The holidays may be the most wonderful time of the year, but some argue they’re also the messiest. Your home can go from clean to cluttered in no time thanks to all the decorations, wrapping, incoming and outgoing gifts, not to mention all the extra holiday food and the cooking it takes to make it. So how do you stay on top of all that mess? “The Home Edit” ladies have some ideas.
Expert organizers Joanna Teplin and Clea Shearer, stars of the Netflix series “Get Organized With The Home Edit,” offer advice for managing holiday clutter.
- Storing holiday decorations - When January rolls around and it’s time to tackle taking down the tree, it’s tempting to just toss everything into boxes and stash it away until next December. The thing is, when you take it all down next year, you’ll be dealing with a mess. That’s why these pro organizers recommend sorting through all of your decorations and doing an “edit” before packing them up, which means going through and getting rid of unwanted or broken items. “Give yourself the gift for the next year and get organized on the back end so you’re ready on the front end,” Joanna says.
- Out with the old - Before the newly unwrapped gifts start piling up, the ladies advise going through your stuff to “create room for the inevitable gifts that are coming in.” You can do it with your kids, so they’ll have space for their new toys and gear, and do a “pass” through your own belongings and clear out what you don’t want or need so you have room for your new arrivals.
- For Christmas clean-up - When you’re hosting the holidays, you get to avoid the headache that holiday travel can be, but you’re still hard at work with all the cleaning, prepping, cooking, decorating and wrapping. And according to “The Home Edit” experts, there’s one person who wouldn’t be responsible for cleaning up after the last guest leaves. “One hundred percent, if you cook, you don’t clean,” Clea says.

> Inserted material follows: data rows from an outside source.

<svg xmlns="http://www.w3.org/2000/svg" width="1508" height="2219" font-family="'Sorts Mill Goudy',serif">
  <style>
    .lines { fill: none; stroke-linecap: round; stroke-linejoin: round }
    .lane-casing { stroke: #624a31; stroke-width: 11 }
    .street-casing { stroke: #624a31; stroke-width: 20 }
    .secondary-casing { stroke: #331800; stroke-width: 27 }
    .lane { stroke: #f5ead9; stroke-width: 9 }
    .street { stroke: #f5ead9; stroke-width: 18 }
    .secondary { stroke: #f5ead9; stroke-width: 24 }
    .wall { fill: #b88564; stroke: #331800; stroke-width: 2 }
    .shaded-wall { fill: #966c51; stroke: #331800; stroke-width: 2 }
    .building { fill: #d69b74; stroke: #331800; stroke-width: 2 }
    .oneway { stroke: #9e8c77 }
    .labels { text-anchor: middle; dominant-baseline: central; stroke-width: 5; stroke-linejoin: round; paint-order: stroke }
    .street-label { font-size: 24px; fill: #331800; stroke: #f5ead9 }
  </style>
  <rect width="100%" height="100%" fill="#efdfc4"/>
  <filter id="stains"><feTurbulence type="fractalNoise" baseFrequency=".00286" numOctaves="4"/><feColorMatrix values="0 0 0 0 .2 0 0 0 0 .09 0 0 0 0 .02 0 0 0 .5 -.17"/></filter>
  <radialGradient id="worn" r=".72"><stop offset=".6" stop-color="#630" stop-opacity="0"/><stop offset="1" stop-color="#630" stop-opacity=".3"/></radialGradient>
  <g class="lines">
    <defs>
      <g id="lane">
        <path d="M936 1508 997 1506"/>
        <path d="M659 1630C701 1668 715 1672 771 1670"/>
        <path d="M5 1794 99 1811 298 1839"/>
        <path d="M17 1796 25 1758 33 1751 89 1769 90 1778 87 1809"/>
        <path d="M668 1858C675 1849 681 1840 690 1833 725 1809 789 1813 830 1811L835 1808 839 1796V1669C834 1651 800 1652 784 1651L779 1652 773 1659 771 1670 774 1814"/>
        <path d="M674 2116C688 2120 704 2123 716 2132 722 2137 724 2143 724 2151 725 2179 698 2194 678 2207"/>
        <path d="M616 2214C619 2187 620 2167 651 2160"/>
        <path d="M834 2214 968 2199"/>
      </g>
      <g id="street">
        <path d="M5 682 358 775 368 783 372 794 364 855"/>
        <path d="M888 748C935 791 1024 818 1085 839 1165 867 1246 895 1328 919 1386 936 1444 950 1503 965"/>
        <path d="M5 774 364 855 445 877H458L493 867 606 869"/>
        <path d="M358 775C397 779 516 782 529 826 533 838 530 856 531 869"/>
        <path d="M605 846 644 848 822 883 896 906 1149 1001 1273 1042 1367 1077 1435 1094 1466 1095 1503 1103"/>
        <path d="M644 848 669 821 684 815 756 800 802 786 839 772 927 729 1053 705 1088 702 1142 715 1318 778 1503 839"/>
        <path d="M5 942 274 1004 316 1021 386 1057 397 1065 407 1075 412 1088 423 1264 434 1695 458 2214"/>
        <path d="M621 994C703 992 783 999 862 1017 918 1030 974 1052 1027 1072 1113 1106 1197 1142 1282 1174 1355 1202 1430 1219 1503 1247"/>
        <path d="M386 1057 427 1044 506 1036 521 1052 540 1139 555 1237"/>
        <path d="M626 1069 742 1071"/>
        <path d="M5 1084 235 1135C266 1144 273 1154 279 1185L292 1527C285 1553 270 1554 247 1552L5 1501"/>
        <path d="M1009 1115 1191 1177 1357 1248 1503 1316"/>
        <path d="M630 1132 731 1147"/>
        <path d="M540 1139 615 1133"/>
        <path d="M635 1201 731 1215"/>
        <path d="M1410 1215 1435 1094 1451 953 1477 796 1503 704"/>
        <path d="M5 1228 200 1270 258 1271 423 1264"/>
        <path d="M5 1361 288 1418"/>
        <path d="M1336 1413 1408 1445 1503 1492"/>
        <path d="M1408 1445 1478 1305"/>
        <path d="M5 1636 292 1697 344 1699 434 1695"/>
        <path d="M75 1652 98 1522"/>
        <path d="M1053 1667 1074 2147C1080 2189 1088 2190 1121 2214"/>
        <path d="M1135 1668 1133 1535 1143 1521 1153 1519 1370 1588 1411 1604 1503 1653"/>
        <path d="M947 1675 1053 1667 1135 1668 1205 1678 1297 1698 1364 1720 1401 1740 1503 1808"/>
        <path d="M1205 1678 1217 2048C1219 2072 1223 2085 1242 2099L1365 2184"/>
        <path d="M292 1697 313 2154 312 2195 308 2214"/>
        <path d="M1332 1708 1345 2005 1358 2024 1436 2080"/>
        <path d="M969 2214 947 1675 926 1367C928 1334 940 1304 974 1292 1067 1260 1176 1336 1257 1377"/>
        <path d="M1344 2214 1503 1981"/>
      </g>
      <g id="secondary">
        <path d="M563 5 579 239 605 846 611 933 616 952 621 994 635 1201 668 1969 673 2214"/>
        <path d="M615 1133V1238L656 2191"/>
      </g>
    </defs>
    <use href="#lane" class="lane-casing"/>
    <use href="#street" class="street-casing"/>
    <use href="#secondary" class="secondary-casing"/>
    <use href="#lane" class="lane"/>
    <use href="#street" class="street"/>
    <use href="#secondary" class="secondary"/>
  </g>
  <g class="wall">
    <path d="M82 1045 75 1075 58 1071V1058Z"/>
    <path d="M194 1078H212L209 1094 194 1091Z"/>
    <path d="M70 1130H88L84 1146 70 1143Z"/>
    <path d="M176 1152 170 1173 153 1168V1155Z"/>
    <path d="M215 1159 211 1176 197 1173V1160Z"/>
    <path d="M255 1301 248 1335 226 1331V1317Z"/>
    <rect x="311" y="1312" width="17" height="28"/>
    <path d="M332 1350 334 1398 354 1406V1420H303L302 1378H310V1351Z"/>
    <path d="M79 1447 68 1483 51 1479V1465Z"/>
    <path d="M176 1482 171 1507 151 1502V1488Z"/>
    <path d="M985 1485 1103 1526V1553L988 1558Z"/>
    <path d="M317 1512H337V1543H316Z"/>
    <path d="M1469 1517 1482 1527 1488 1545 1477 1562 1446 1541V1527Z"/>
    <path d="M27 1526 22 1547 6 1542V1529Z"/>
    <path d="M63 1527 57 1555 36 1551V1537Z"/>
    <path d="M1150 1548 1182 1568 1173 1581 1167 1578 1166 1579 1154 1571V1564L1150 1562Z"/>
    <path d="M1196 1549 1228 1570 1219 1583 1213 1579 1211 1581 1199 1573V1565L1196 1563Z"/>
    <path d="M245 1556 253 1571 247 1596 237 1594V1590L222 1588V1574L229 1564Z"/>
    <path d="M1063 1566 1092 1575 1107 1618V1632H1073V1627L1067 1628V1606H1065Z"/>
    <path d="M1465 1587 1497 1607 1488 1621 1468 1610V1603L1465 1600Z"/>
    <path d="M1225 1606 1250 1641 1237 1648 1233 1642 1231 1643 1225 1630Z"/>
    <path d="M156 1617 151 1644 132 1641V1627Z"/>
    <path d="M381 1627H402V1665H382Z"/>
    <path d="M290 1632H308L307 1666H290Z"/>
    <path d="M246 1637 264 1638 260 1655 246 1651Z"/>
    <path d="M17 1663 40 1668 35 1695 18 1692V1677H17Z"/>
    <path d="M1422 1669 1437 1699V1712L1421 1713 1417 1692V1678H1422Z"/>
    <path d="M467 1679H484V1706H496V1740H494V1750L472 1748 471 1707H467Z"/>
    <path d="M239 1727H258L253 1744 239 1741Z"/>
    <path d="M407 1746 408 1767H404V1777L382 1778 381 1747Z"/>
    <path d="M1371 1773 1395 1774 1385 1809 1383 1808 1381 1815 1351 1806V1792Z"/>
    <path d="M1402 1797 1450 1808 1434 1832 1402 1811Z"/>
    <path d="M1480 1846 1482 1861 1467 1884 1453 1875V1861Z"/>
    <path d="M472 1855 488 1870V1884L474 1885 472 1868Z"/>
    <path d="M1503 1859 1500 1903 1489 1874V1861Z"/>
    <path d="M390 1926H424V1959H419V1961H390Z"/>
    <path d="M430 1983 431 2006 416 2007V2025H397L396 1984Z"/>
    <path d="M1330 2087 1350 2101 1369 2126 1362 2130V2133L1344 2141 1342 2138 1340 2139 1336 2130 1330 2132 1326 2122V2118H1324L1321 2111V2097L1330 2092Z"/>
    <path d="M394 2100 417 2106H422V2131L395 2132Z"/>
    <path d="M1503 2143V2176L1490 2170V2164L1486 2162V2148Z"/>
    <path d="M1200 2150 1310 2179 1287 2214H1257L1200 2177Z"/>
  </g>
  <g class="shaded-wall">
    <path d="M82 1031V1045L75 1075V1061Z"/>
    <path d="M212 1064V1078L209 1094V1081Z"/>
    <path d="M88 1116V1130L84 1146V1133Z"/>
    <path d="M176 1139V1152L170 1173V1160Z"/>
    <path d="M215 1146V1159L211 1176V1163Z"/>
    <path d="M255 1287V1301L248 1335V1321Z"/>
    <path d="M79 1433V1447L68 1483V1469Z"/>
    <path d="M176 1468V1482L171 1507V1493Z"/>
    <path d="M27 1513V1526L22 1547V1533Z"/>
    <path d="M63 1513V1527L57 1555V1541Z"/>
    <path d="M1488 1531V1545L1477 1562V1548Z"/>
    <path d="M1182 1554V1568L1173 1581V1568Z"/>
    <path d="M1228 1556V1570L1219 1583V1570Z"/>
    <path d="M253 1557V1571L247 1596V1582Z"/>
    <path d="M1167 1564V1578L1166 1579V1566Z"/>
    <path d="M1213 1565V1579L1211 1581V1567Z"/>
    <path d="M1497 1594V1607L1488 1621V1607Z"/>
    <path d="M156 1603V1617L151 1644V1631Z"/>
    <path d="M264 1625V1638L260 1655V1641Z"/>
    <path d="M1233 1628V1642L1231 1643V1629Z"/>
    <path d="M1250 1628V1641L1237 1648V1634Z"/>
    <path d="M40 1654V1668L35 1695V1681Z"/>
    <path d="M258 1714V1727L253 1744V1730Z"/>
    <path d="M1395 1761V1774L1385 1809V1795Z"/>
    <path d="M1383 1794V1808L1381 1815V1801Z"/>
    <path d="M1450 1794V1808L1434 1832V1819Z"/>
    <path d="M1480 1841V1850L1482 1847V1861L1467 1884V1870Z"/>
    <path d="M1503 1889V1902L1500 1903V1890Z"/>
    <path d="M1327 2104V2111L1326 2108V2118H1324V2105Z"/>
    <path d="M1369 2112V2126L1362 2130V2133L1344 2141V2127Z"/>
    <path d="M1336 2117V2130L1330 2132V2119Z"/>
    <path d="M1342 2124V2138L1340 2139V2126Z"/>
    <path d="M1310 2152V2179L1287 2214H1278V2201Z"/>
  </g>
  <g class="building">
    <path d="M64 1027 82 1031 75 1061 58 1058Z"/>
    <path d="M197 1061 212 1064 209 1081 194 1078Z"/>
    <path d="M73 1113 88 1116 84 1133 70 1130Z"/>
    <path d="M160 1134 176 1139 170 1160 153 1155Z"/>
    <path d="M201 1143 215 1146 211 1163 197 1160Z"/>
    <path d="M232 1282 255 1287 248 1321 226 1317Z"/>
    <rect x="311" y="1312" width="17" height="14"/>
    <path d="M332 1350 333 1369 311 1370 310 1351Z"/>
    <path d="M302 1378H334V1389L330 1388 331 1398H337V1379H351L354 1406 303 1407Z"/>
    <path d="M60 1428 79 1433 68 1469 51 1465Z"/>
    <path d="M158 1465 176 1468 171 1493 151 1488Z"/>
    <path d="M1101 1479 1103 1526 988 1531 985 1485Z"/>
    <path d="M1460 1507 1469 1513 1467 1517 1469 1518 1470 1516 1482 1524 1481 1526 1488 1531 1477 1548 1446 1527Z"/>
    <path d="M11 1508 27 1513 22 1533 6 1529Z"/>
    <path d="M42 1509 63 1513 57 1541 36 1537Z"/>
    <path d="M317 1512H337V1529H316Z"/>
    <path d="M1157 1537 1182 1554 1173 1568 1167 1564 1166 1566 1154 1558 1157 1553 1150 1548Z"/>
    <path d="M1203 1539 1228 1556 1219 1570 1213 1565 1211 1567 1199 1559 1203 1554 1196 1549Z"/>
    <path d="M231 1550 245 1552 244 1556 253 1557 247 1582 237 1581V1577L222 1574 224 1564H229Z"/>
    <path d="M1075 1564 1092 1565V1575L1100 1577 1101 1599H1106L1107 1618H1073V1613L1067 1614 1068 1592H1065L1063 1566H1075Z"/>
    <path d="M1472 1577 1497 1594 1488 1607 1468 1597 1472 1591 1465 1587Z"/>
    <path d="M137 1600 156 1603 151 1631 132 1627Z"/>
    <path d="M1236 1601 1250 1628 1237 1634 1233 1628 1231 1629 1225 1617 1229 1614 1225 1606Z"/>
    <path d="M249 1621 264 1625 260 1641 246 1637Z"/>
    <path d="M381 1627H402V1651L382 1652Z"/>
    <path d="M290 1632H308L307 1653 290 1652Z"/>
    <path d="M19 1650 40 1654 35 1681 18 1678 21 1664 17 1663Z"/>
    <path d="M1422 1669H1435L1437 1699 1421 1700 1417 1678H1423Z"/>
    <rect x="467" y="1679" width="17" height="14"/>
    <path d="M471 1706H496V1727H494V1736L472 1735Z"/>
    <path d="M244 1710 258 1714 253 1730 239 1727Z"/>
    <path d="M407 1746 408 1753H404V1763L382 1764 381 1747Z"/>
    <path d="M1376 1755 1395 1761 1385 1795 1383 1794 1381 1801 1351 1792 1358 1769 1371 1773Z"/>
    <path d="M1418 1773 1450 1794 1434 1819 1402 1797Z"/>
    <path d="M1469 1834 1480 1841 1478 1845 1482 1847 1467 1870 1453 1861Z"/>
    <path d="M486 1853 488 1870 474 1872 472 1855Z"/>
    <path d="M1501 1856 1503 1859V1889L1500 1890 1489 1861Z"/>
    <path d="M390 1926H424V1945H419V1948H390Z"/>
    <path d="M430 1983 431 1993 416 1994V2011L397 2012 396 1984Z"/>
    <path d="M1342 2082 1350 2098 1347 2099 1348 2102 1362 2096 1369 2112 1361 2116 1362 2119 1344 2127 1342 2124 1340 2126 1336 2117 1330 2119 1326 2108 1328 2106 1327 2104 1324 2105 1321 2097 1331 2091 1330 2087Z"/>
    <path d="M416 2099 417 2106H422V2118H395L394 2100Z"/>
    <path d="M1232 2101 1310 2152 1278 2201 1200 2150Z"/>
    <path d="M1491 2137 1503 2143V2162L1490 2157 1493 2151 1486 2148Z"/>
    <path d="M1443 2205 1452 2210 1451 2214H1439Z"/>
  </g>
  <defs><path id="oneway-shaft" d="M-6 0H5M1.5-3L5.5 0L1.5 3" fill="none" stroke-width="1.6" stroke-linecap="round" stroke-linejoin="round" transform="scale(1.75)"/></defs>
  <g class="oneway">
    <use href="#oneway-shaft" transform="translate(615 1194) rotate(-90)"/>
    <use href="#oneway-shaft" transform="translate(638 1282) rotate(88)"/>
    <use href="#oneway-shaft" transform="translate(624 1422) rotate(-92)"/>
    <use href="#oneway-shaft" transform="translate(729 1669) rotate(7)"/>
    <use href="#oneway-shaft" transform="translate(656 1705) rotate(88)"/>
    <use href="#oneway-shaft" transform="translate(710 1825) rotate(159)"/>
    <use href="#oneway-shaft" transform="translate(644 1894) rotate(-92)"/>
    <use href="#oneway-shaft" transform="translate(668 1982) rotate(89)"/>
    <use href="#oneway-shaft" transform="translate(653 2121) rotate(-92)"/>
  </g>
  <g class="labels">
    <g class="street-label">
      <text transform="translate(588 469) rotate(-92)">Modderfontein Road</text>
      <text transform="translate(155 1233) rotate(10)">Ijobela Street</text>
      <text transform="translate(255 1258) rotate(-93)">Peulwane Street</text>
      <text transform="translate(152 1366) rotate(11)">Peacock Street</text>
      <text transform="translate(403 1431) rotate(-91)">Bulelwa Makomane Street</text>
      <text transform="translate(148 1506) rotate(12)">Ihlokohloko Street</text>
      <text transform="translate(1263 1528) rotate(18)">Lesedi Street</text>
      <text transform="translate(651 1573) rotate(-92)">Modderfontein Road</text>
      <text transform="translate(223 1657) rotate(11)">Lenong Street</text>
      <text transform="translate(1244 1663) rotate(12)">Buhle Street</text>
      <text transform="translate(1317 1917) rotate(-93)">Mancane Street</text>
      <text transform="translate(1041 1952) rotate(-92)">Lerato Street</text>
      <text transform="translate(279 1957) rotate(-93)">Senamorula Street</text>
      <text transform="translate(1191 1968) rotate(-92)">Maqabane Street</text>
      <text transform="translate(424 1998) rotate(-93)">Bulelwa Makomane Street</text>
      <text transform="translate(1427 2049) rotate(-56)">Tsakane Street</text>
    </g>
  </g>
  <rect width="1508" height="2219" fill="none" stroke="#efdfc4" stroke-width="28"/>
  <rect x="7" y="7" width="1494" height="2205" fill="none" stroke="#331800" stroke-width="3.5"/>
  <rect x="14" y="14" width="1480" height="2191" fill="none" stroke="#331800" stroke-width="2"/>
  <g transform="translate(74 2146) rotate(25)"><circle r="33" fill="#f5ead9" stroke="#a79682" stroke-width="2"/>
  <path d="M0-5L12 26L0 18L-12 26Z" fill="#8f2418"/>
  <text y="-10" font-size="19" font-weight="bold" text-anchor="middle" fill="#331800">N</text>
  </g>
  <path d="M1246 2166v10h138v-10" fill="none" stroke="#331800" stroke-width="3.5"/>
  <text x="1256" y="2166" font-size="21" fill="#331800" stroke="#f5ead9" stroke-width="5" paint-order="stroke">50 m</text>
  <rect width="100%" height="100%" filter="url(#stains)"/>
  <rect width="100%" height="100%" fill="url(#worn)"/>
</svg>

- On practical Christmas gifts - The duo also weigh in on whether it’s okay to give practical presents like vacuum cleaners or pots and pans. “Sometimes practical gifts are the things we don’t buy ourselves and we actually do need them or could use them,” Clea says. Joanna points out that it depends on if the person really wants the thing, like if they’re into cooking and want new pots and pans, that’s different than giving them to someone as a passive aggressive way to tell them you want them to cook more. Same goes for gifting a gym membership to someone that didn’t ask for it, which Joanna says “is a little rude.”